AUSTRIA – Austrian chemical company, Borealis has announced plans to build a first-of-its-kind commercial-scale advanced mechanical recycling plant to be located in Schwechat, Austria.

Based on the company’s Borcycle M technology, the process is hoped to result in over 60 kilotonnes of advanced mechanical recycled polyolefin solutions and compounds per year.

The company claims that the new plant was inspired by positive feedback from a previous demo plant in Lahnstein, Germany – a joint enterprise between Borealis, TOMRA, and Zimmermann – to process rigid and flexible household waste and test its success for a commercial-scale advanced recycling plant.

Mechanical recycling plays a key role in Borealis’ approach to achieving circularity, as shown in the integrated cascade model.

The new plant will expand Borealis’ capabilities in this area, following on from the acquisitions of plastic recyclers mtm plastics in 2016, and Ecoplast Kunstoffrecycling in 2018.

The front-end engineering design (FEED) stage for the plant will be carried out by Nextchem, specialists in the field of green chemistry and technologies for the energy transition.

Upon successful completion of the FEED phase, Borealis expects to take a final investment decision in the second half of 2023 and start construction by the end of 2023. The first volumes of recycled polyolefin products are expected in 2025.

The plant will support Borealis to deliver on its sustainability commitments, which target a supply capacity of 600 kilotonnes of circular products and solutions globally by 2025, further increasing to 1.8 million tonnes by 2030.

Lucrèce Foufopoulos-DeRidder, Executive Vice President of Polyolefins, Circular Economy Solutions and Innovation & Technology at Borealis said: “With our purpose to reinvent essentials for sustainable living, Borealis is committed to rapidly increasing the share of recycled content across a wide range of high-performance polyolefins.
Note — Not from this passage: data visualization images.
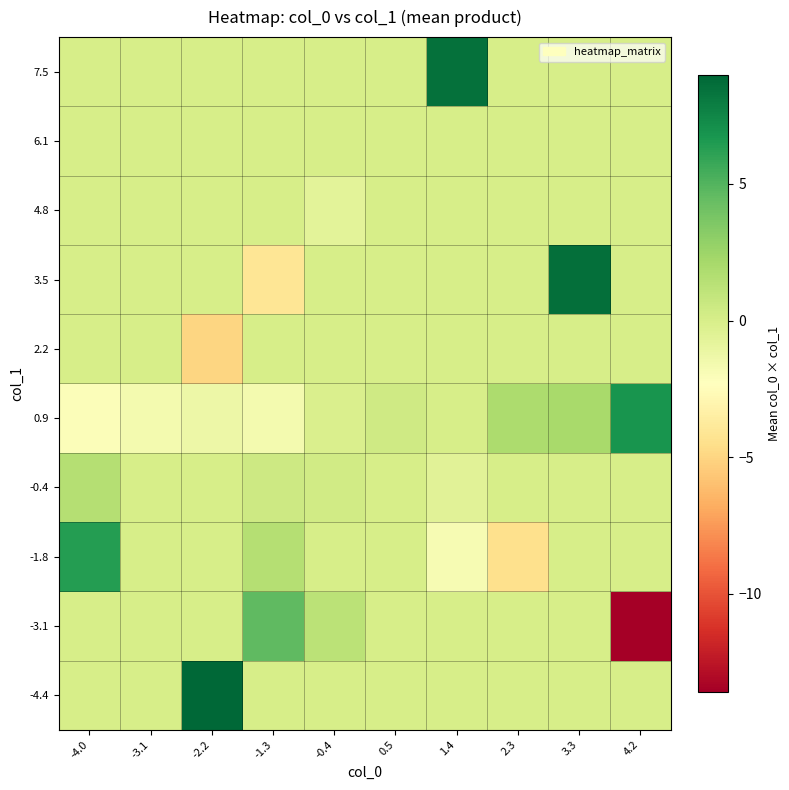

What is the difference between the highest and lowest values at 1.4?

10.3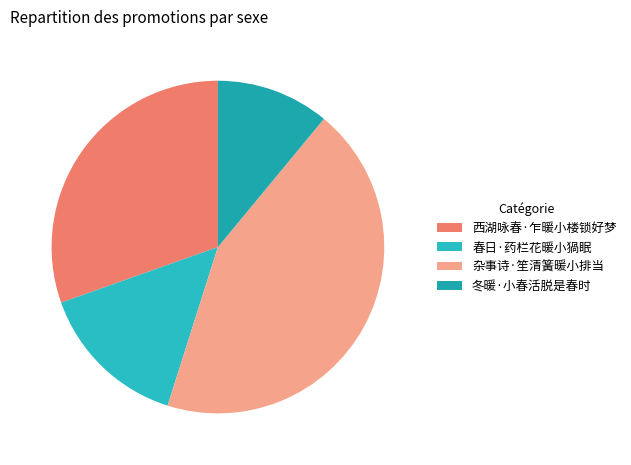

What is the ratio of the value at 西湖咏春·乍暖小楼锁好梦 to the value at 杂事诗·笙清簧暖小排当?

0.7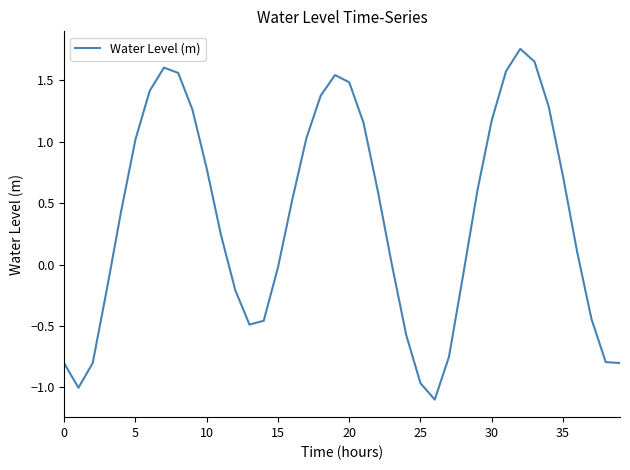

What is the minimum value shown in the chart?

-1.1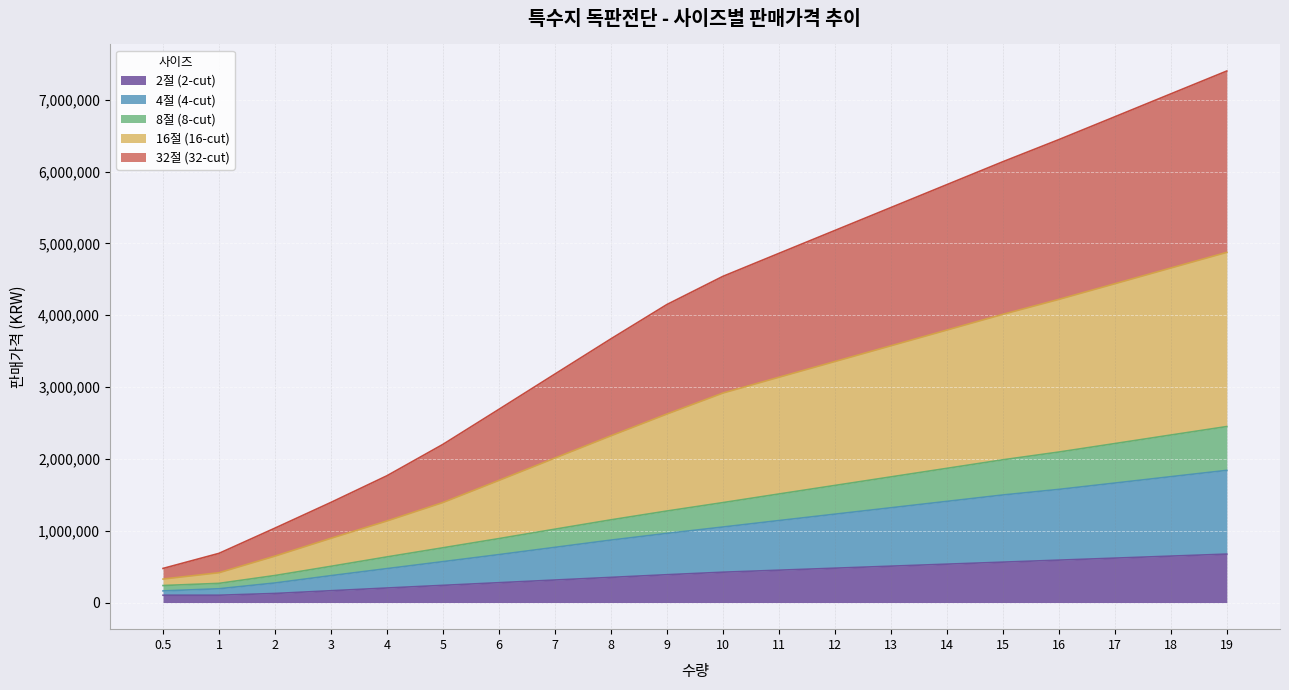

How many data points does each series have?

20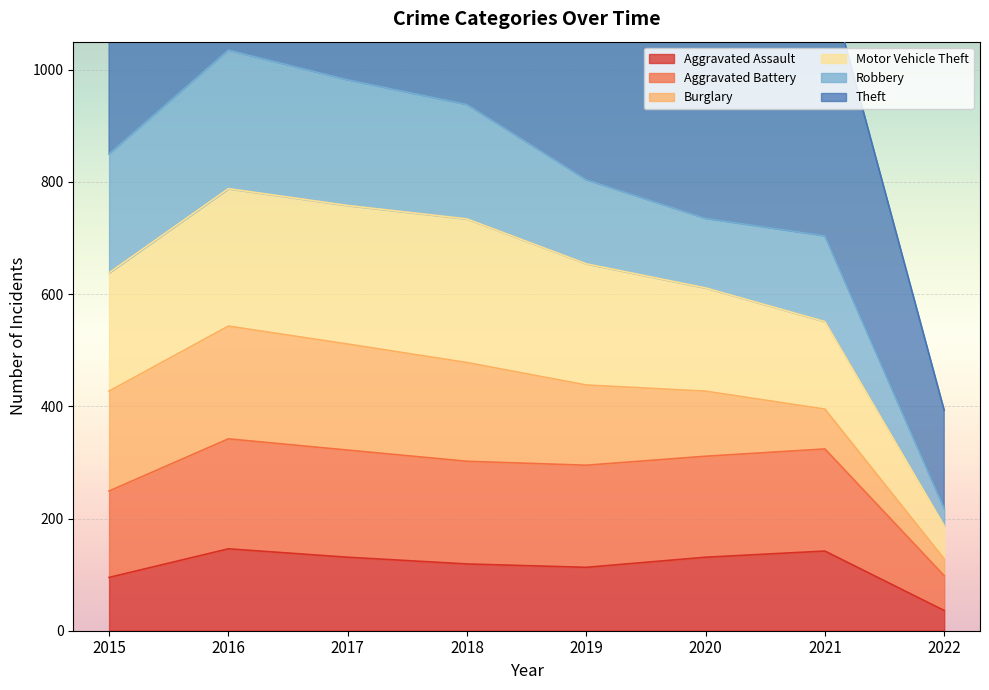

What is the difference between the Aggravated Assault values at 2016 and 2019?

33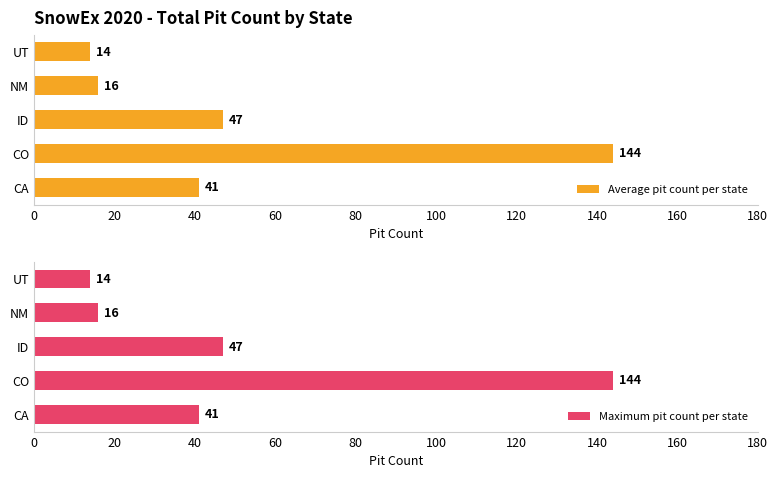

How many bars are there in total?

10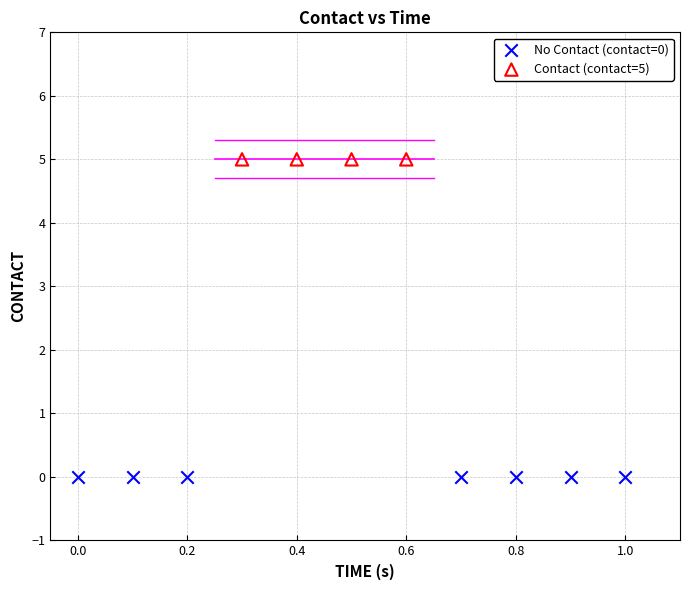

Which series contains the highest Y value?

Contact (contact=5)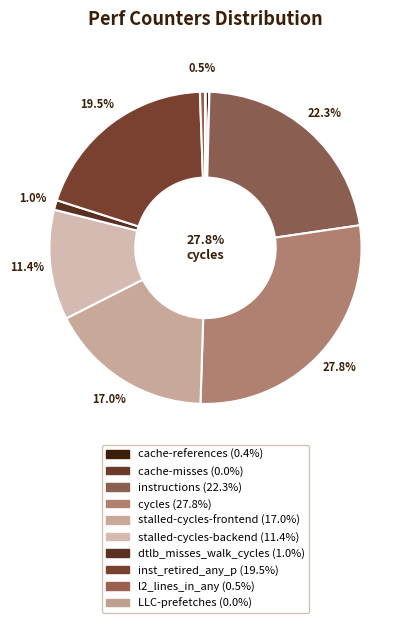

Rank the categories by value from highest to lowest.

cycles, instructions, inst_retired_any_p, stalled-cycles-frontend, stalled-cycles-backend, dtlb_misses_walk_cycles, l2_lines_in_any, cache-references, LLC-prefetches, cache-misses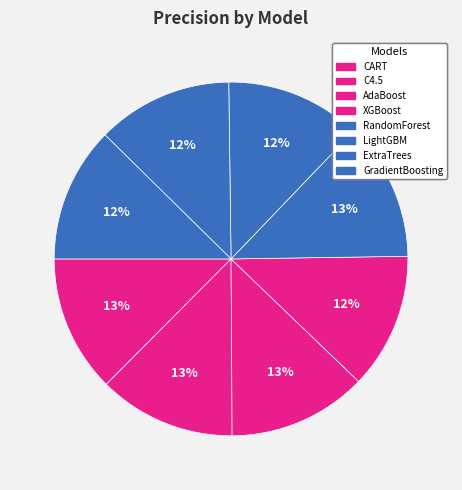

Does any single category account for the majority?

No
“Proof-in-point of the EverMinds mindset, this step demonstrates how innovative technology continues to advance circularity.”

Early this month, the company partnered with Vibac Group to design a new BOPP-based film for food packaging, reportedly designed for easy sorting in PP recycling streams.

The new packaging is supposedly compatible with mechanical recycling, where it is thought to be ‘easily sorted’ into PP waste streams, and with existing conversion machinery.

It is hoped that, by utilizing BOPP, the film will be cost- and resource-efficient and will extend the shelf life of the food products it contains.